I've been working on the Wikifile-Transfer project and wanted to share a summary of my contributions so far.

  1. Investigations :-

a. Issue #39 (Add Translated Languages)
Investigated why only 3 languages appeared on the production site despite 34 language files existing in the codebase. Traced the issue using git history and confirmed the production site is running a stale build from Version 2 that predates 31 language additions. Posted findings on the issue.

  1. Bug Fixes :-

a. Issue #46 (Missing User-Agent Headers) - https://github.com/indictechcom/wikifile-transfer/pull/69
All existing PRs (#47, #66) fixed utils.py but missed tasks.py, where the actual Celery upload task makes its own API calls without headers. My PR covers both files completely, also adding request timeouts, logging, and context managers.
b. Issue #78 (Language Column Too Short) - https://github.com/indictechcom/wikifile-transfer/pull/79
Discovered an unreported bug while investigating issue #39. The user_language and pref_language columns in model.py are String(4), which truncates multi-part language codes like zh-hans, pt-br, and sr-ec. Confirmed the bug on production (500 error when saving zh-hans). Fixed by increasing both columns to String(20) with a database migration.

  1. Improvements :-

a. Issue #48 (Mobile Header Responsiveness) - https://github.com/indictechcom/wikifile-transfer/pull/74
Tested PR #49 locally and found it removed the language selector and login button on mobile. My PR adds a hamburger menu that keeps all functionality accessible on mobile including navigation, language selector, and login/logout. Also fixed an api.js bug where the built app always pointed to the production URL regardless of environment.

  1. Temp File Cleanup T415717 - https://github.com/indictechcom/wikifile-transfer/pull/81

Reviewed all existing temp file cleanup PRs (#58, #62, #65) and identified gaps (absence of clean up of partial downloads when download_image() fails midway). Added a dedicated cleanup_temp_file() utility with logging, cleanup via finally blocks in both tasks.py and app.py, and proper handling of all failure scenarios.

Looking forward to any feedback on the PRs.

Thanks

@ParasharSarthak @Jnanaranjan_sahu

Hi, I’ve submitted my GSoC 2026 proposal for the Wikifile-Transfer enhancement project.

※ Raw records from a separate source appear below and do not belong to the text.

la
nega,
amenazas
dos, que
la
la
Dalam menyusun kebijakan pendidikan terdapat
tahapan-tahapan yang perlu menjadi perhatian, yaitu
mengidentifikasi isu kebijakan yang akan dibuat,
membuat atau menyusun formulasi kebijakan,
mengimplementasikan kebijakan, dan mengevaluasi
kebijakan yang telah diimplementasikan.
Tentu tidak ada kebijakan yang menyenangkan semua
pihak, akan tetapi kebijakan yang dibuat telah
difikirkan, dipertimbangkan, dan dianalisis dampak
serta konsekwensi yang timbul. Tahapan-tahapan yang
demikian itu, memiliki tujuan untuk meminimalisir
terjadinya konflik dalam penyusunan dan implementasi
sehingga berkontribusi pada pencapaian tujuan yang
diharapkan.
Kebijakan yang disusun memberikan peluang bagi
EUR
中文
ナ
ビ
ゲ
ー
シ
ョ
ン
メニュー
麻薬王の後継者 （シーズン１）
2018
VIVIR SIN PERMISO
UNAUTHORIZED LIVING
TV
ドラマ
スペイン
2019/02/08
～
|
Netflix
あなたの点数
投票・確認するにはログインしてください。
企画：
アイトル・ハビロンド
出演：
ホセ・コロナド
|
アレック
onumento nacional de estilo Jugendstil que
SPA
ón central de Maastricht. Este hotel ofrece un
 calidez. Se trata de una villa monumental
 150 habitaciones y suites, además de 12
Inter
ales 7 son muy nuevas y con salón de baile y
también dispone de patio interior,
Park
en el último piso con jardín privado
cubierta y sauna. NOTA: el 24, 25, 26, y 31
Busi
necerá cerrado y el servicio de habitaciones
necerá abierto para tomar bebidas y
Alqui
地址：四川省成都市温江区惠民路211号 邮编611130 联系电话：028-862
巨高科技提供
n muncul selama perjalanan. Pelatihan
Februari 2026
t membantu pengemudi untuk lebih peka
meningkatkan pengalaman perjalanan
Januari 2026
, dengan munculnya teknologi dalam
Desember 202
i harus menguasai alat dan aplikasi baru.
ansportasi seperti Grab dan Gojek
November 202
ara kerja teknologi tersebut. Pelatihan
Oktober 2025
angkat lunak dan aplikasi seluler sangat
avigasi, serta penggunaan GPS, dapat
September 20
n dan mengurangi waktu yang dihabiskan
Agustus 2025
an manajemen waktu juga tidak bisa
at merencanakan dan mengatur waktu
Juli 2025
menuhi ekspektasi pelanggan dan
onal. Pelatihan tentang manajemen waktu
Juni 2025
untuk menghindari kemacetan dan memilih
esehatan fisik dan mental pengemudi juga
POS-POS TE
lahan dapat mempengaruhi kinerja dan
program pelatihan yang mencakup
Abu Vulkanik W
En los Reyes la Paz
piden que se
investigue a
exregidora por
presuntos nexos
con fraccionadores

I’m very interested in contributing and have started exploring the project and understanding its current workflow. I would really appreciate any feedback or suggestions on how I can further improve or get involved.

Looking forward to your guidance.

Thank you!

Hi everyone,

Thank you all for your contributions and for completing the microtasks. Today is the last day for proposal submission.
The final deadline is March 31, 2026 11:30 PM (Asia/Calcutta timezone).

Please refer the link for exact timeline : https://summerofcode.withgoogle.com/programs/2026

I request everyone who has completed their contributions and microtasks to prepare and submit their proposal with all the required details before the deadline.

Please do not submit your proposals directly in this task thread. Instead, create a separate subtask for your proposal and attach all the required details there so it can be properly reviewed and discussed.

Also attach your PRs (GitHub pull requests) or any work you have created in your proposal.

Selection will be based on the quality of your PRs and the detailing of your proposal. It is recommended to document everything properly.

Also, please avoid using AI tools for creating proposals or PRs. If it is found that AI generated content is used, your application may get rejected.

Before submitting, please make sure to review everything carefully and check that all required details are included. If any changes are needed, please make them before submission, as no changes will be accepted after the deadline.

Please try to submit your application 30 minutes before the final deadline to avoid last minute rush.

All the best
Regards

This comment was removed by Xinacod.